倪载华走出来,默默给她披上披肩,坐在付悠身边。他们一同看着前面的残荷,秋风萧瑟,吹过他的衣角,略过她的裙边。

他问道:“以后,还想见到我吗?”

“在港海,想不见到你,恐怕很难。”

倪载华低头浅浅一笑,随后叹口气,认真道:“中**队现在不得驻扎港海周围数十里内,成山以东,见不到一个中国兵。日本人倒是可以在港海公共租界的洪口区屯驻军队,同时日军在港海城已经布下了许多间谍,混在中国的各阶层组织之中。”

“你要万事留心,这里,病入膏肓。”

付悠带着淡淡忧思道:“你的病能治,这个民族的病,要怎么治?”

“不知道。我本就没想活,但他们必须死,日本人不只要做强盗,他们还要灭了我们的文化和民族。他们的地域环境,决定了他们就是要时刻关注中国,有一丝机会,都会再次入侵,卷土重来。一条饿着肚子的狗,不吃到肉不会罢休,侵华的野心,在他们那个小岛上,会一代传一代的。所以他们必须死,他们能死吗?”倪载华双目赤红,转头紧紧盯着付悠的面孔,他好想好想找到一个答案。

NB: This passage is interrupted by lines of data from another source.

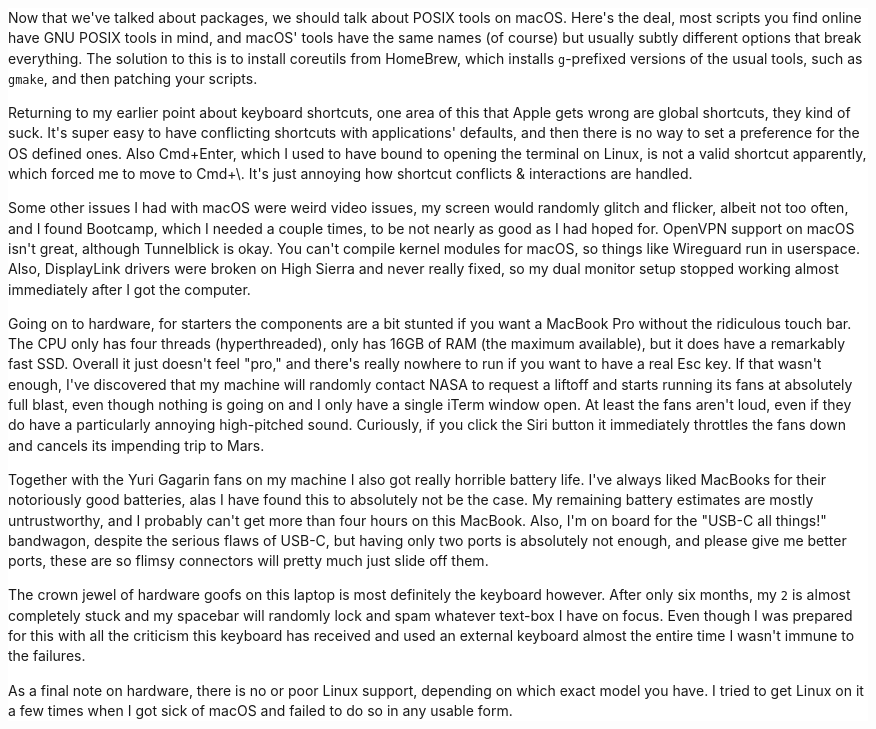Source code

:Now that we've talked about packages, we should talk about POSIX tools on macOS.
Here's the deal, most scripts you find online have GNU POSIX tools in mind, and
macOS' tools have the same names (of course) but usually subtly different
options that break everything. The solution to this is to install coreutils
from HomeBrew, which installs `g`-prefixed versions of the usual tools, such as
`gmake`, and then patching your scripts.

Returning to my earlier point about keyboard shortcuts, one area of this that
Apple gets wrong are global shortcuts, they kind of suck. It's super easy to
have conflicting shortcuts with applications' defaults, and then there is no way
to set a preference for the OS defined ones. Also Cmd+Enter, which I used to
have bound to opening the terminal on Linux, is not a valid shortcut apparently,
which forced me to move to Cmd+\\. It's just annoying how shortcut conflicts &
interactions are handled.

Some other issues I had with macOS were weird video issues, my screen would
randomly glitch and flicker, albeit not too often, and I found Bootcamp, which I
needed a couple times, to be not nearly as good as I had hoped for. OpenVPN
support on macOS isn't great, although Tunnelblick is okay. You can't compile
kernel modules for macOS, so things like Wireguard run in userspace. Also,
DisplayLink drivers were broken on High Sierra and never really fixed, so my
dual monitor setup stopped working almost immediately after I got the computer.

Going on to hardware, for starters the components are a bit stunted if you want
a MacBook Pro without the ridiculous touch bar. The CPU only has four threads
(hyperthreaded), only has 16GB of RAM (the maximum available), but it does have
a remarkably fast SSD. Overall it just doesn't feel "pro," and there's really
nowhere to run if you want to have a real Esc key. If that wasn't enough, I've
discovered that my machine will randomly contact NASA to request a liftoff and
starts running its fans at absolutely full blast, even though nothing is going
on and I only have a single iTerm window open. At least the fans aren't loud,
even if they do have a particularly annoying high-pitched sound. Curiously, if
you click the Siri button it immediately throttles the fans down and cancels its
impending trip to Mars.

Together with the Yuri Gagarin fans on my machine I also got really horrible
battery life. I've always liked MacBooks for their notoriously good batteries,
alas I have found this to absolutely not be the case. My remaining battery
estimates are mostly untrustworthy, and I probably can't get more than four
hours on this MacBook. Also, I'm on board for the "USB-C all things!" bandwagon,
despite the serious flaws of USB-C, but having only two ports is absolutely not
enough, and please give me better ports, these are so flimsy connectors will
pretty much just slide off them.

The crown jewel of hardware goofs on this laptop is most definitely the keyboard
however. After only six months, my `2` is almost completely stuck and my
spacebar will randomly lock and spam whatever text-box I have on focus. Even
though I was prepared for this with all the criticism this keyboard has received
and used an external keyboard almost the entire time I wasn't immune to the
failures.

As a final note on hardware, there is no or poor Linux support, depending on
which exact model you have. I tried to get Linux on it a few times when I got
sick of macOS and failed to do so in any usable form.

付悠拧着眉头,眼神里平静又无奈,少了往日少女的灵动。

她说:“中药里面有一味药,甘草,它生长在河西沙山之地,安魂定魄,调和诸药,可解百毒,制药之暴性,为诸药之君,九土之精。可遇到胀满症状时,便不能用它。这样一味神圣的药,也有它的短处缺憾。人的一生起起伏伏,好坏相叠,国家也是一样吧。它的病,以前封建王朝的那些药不管用,但一定会有属于它的药来治好,只是目前还没找到。这片大地上,有很多灵草,给它一些时间。有些事情,人力不能及,神灵会成全那些,人应该做的事,难道结局不好你就不做了吗?”

付悠停顿下,又安慰道:“不过,我理解你急切的心情。”

此刻的宁静,涓涓流水,密密麻麻缠住倪载华,付悠说的话总能安慰到他,总能让他看到希望。她继续说着:“山花落尽山长在,山水空流山自闲。如果有一天,你陷入了绝境,请一定要记得,那个晚上,我和我阿爷曾救过你。”

瞬间,那股锥心之痛蔓延全身,动弹不得。

付悠将手里的书《随息居饮食谱》,放在二人中间,她说:“古人云疾与战并慎,倪先生,药要按时吃,祝你每晚都可以睡得安心,以后身体有问题随时来找我。感谢这些时日倪家对我的照顾,这本书送给你,我先走了。”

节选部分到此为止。